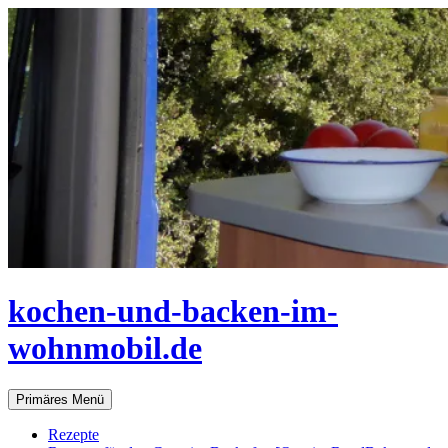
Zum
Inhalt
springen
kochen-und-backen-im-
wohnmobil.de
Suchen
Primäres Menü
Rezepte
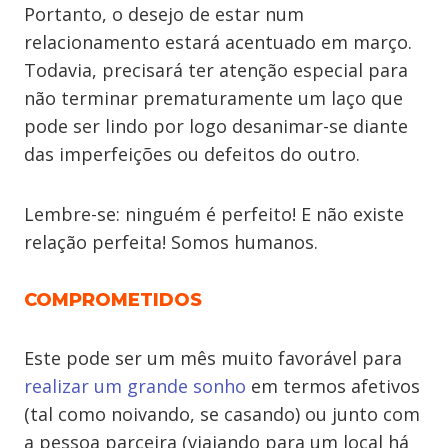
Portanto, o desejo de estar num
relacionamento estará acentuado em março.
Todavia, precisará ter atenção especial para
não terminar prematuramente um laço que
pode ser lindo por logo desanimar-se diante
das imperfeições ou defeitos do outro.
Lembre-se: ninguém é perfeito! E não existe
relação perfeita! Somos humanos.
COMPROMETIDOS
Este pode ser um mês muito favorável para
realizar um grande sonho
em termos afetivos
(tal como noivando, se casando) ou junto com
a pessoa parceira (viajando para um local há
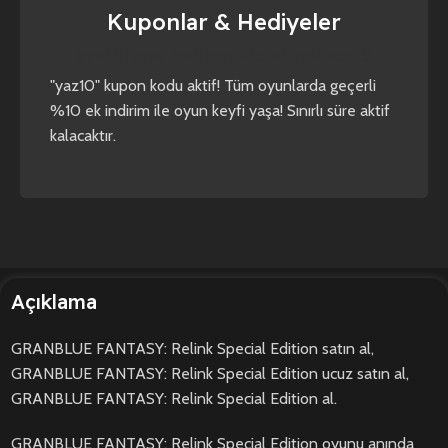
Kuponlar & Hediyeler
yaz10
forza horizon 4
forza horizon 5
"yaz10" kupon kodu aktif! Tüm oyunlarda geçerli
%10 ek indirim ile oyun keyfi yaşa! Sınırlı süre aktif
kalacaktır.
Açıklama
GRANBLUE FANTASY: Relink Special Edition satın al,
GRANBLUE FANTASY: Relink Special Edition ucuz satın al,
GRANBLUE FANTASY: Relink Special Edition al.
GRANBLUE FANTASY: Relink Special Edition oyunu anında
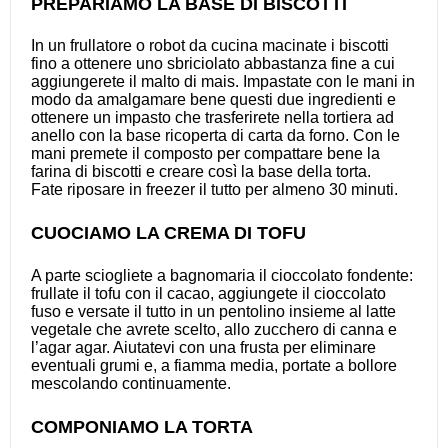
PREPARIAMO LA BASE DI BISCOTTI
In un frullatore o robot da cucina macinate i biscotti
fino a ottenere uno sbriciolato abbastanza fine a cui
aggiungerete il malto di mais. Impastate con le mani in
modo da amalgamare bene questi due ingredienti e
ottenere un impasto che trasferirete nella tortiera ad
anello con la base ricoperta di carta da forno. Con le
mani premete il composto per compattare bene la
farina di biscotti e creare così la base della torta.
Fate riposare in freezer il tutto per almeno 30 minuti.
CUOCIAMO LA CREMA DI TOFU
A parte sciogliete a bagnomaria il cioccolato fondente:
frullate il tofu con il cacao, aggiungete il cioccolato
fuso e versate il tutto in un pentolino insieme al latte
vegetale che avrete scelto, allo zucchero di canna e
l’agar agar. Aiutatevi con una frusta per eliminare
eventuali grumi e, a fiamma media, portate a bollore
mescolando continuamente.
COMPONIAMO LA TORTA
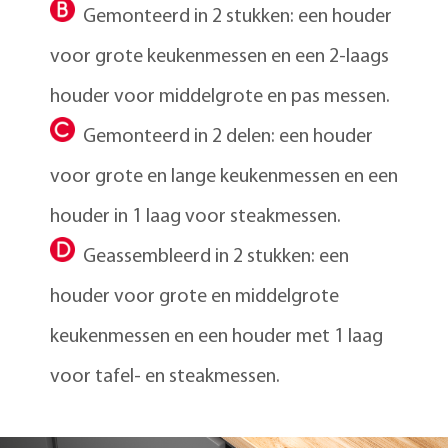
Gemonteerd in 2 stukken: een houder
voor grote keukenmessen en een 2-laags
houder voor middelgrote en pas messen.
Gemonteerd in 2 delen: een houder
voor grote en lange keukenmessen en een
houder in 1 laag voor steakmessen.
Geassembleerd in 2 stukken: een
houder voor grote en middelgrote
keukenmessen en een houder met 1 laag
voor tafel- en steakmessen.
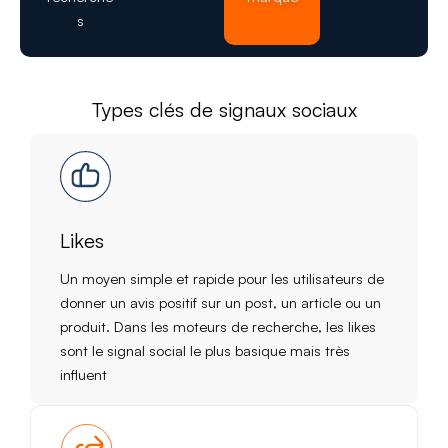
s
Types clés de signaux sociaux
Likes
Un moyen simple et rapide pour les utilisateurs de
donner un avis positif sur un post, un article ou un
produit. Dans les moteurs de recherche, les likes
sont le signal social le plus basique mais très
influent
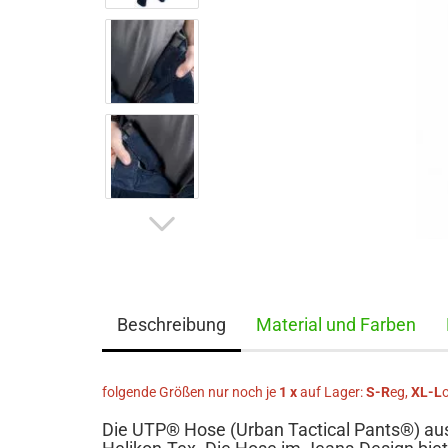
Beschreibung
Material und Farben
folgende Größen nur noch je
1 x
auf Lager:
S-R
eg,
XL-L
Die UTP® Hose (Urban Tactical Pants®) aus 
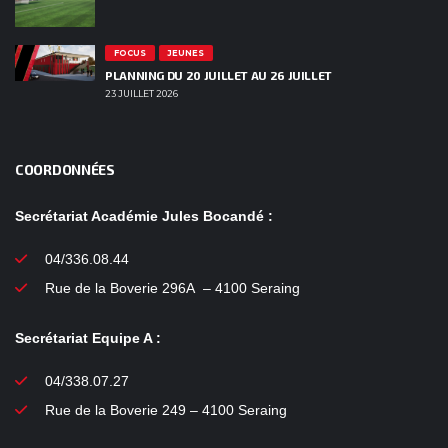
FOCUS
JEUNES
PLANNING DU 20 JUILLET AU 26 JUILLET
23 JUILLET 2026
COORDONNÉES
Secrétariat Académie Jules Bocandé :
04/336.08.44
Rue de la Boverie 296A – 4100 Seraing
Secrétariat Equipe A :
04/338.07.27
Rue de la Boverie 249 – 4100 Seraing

==========

Arrange the lines of the listing from the one containing "Beschreibung" through the end of the listing as a Markdown table with the columns "Row" and "Line", omitting blank lines and the pictures.

| Row | Line |
|---|---|
| 1 | Beschreibung |
| 2 | Material und Farben |
| 3 | folgende Größen nur noch je |
| 4 | 1 x |
| 5 | auf Lager: |
| 6 | S-R |
| 7 | eg, |
| 8 | XL-L |
| 9 | Die UTP® Hose (Urban Tactical Pants®) aus  |
| 10 | FOCUS |
| 11 | JEUNES |
| 12 | PLANNING DU 20 JUILLET AU 26 JUILLET |
| 13 | 23 JUILLET 2026 |
| 14 | COORDONNÉES |
| 15 | Secrétariat Académie Jules Bocandé : |
| 16 | 04/336.08.44 |
| 17 | Rue de la Boverie 296A – 4100 Seraing |
| 18 | Secrétariat Equipe A : |
| 19 | 04/338.07.27 |
| 20 | Rue de la Boverie 249 – 4100 Seraing |